Top of Exercise inputs

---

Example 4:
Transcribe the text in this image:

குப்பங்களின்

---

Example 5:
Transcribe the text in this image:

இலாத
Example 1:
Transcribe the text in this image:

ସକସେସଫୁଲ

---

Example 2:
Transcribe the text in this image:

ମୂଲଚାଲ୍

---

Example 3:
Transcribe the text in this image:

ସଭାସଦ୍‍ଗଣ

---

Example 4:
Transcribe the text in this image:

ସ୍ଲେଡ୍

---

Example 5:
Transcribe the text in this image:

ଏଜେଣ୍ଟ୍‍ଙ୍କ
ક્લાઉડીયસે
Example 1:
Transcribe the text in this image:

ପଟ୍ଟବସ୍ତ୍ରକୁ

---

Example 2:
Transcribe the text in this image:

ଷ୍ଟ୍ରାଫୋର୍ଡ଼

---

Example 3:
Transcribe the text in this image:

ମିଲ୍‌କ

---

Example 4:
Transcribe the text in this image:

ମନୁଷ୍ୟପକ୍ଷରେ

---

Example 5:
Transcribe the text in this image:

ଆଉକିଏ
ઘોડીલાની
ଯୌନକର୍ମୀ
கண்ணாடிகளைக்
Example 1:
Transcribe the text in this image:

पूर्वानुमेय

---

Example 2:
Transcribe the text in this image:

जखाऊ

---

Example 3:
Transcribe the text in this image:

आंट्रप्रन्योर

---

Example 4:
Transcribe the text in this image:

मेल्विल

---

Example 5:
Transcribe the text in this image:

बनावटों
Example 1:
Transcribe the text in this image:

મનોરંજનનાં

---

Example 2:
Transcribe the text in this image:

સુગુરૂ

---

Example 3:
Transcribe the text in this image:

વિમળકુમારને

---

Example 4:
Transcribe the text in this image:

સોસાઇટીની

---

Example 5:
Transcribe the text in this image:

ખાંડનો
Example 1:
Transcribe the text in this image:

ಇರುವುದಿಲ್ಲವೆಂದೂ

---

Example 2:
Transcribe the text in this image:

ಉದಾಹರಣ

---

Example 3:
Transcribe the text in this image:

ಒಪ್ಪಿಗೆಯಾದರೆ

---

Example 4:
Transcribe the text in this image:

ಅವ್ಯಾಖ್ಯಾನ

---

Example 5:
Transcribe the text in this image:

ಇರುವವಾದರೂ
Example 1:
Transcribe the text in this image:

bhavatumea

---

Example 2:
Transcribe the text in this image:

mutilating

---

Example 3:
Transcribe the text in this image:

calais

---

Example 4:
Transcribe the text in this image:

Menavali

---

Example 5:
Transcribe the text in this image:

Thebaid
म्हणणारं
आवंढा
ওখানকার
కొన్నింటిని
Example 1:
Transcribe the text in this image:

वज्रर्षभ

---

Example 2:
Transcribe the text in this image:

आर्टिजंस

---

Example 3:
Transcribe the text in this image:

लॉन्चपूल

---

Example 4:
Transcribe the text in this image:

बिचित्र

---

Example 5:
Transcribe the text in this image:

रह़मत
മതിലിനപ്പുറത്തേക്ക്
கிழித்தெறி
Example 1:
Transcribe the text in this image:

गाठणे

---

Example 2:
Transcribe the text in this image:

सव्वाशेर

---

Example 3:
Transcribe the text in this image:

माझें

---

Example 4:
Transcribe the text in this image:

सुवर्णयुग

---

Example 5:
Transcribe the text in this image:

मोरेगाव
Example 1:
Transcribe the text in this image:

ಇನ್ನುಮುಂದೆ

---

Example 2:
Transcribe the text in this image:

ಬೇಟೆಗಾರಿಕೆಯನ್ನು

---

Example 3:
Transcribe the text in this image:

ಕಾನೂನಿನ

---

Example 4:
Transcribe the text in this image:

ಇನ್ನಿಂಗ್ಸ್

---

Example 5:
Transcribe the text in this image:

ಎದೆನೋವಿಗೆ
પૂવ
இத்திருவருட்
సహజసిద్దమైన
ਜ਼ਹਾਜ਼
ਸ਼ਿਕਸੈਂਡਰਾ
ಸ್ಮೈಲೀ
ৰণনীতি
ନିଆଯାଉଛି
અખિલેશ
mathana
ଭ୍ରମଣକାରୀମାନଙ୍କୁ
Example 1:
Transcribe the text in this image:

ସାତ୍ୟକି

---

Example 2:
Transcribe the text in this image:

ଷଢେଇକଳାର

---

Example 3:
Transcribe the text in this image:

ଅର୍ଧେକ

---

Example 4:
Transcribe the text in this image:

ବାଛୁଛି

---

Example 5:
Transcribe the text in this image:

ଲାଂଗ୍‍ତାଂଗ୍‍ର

Bottom of Exercise inputs

● What to do
Repeat the records above with every character intact.

● Exercise response
---

Example 4:
Transcribe the text in this image:

குப்பங்களின்

---

Example 5:
Transcribe the text in this image:

இலாத
Example 1:
Transcribe the text in this image:

ସକସେସଫୁଲ

---

Example 2:
Transcribe the text in this image:

ମୂଲଚାଲ୍

---

Example 3:
Transcribe the text in this image:

ସଭାସଦ୍‍ଗଣ

---

Example 4:
Transcribe the text in this image:

ସ୍ଲେଡ୍

---

Example 5:
Transcribe the text in this image:

ଏଜେଣ୍ଟ୍‍ଙ୍କ
ક્લાઉડીયસે
Example 1:
Transcribe the text in this image:

ପଟ୍ଟବସ୍ତ୍ରକୁ

---

Example 2:
Transcribe the text in this image:

ଷ୍ଟ୍ରାଫୋର୍ଡ଼

---

Example 3:
Transcribe the text in this image:

ମିଲ୍‌କ

---

Example 4:
Transcribe the text in this image:

ମନୁଷ୍ୟପକ୍ଷରେ

---

Example 5:
Transcribe the text in this image:

ଆଉକିଏ
ઘોડીલાની
ଯୌନକର୍ମୀ
கண்ணாடிகளைக்
Example 1:
Transcribe the text in this image:

पूर्वानुमेय

---

Example 2:
Transcribe the text in this image:

जखाऊ

---

Example 3:
Transcribe the text in this image:

आंट्रप्रन्योर

---

Example 4:
Transcribe the text in this image:

मेल्विल

---

Example 5:
Transcribe the text in this image:

बनावटों
Example 1:
Transcribe the text in this image:

મનોરંજનનાં

---

Example 2:
Transcribe the text in this image:

સુગુરૂ

---

Example 3:
Transcribe the text in this image:

વિમળકુમારને

---

Example 4:
Transcribe the text in this image:

સોસાઇટીની

---

Example 5:
Transcribe the text in this image:

ખાંડનો
Example 1:
Transcribe the text in this image:

ಇರುವುದಿಲ್ಲವೆಂದೂ

---

Example 2:
Transcribe the text in this image:

ಉದಾಹರಣ

---

Example 3:
Transcribe the text in this image:

ಒಪ್ಪಿಗೆಯಾದರೆ

---

Example 4:
Transcribe the text in this image:

ಅವ್ಯಾಖ್ಯಾನ

---

Example 5:
Transcribe the text in this image:

ಇರುವವಾದರೂ
Example 1:
Transcribe the text in this image:

bhavatumea

---

Example 2:
Transcribe the text in this image:

mutilating

---

Example 3:
Transcribe the text in this image:

calais

---

Example 4:
Transcribe the text in this image:

Menavali

---

Example 5:
Transcribe the text in this image:

Thebaid
म्हणणारं
आवंढा
ওখানকার
కొన్నింటిని
Example 1:
Transcribe the text in this image:

वज्रर्षभ

---

Example 2:
Transcribe the text in this image:

आर्टिजंस

---

Example 3:
Transcribe the text in this image:

लॉन्चपूल

---

Example 4:
Transcribe the text in this image:

बिचित्र

---

Example 5:
Transcribe the text in this image:

रह़मत
മതിലിനപ്പുറത്തേക്ക്
கிழித்தெறி
Example 1:
Transcribe the text in this image:

गाठणे

---

Example 2:
Transcribe the text in this image:

सव्वाशेर

---

Example 3:
Transcribe the text in this image:

माझें

---

Example 4:
Transcribe the text in this image:

सुवर्णयुग

---

Example 5:
Transcribe the text in this image:

मोरेगाव
Example 1:
Transcribe the text in this image:

ಇನ್ನುಮುಂದೆ

---

Example 2:
Transcribe the text in this image:

ಬೇಟೆಗಾರಿಕೆಯನ್ನು

---

Example 3:
Transcribe the text in this image:

ಕಾನೂನಿನ

---

Example 4:
Transcribe the text in this image:

ಇನ್ನಿಂಗ್ಸ್

---

Example 5:
Transcribe the text in this image:

ಎದೆನೋವಿಗೆ
પૂવ
இத்திருவருட்
సహజసిద్దమైన
ਜ਼ਹਾਜ਼
ਸ਼ਿਕਸੈਂਡਰਾ
ಸ್ಮೈಲೀ
ৰণনীতি
ନିଆଯାଉଛି
અખિલેશ
mathana
ଭ୍ରମଣକାରୀମାନଙ୍କୁ
Example 1:
Transcribe the text in this image:

ସାତ୍ୟକି

---

Example 2:
Transcribe the text in this image:

ଷଢେଇକଳାର

---

Example 3:
Transcribe the text in this image:

ଅର୍ଧେକ

---

Example 4:
Transcribe the text in this image:

ବାଛୁଛି

---

Example 5:
Transcribe the text in this image:

ଲାଂଗ୍‍ତାଂଗ୍‍ର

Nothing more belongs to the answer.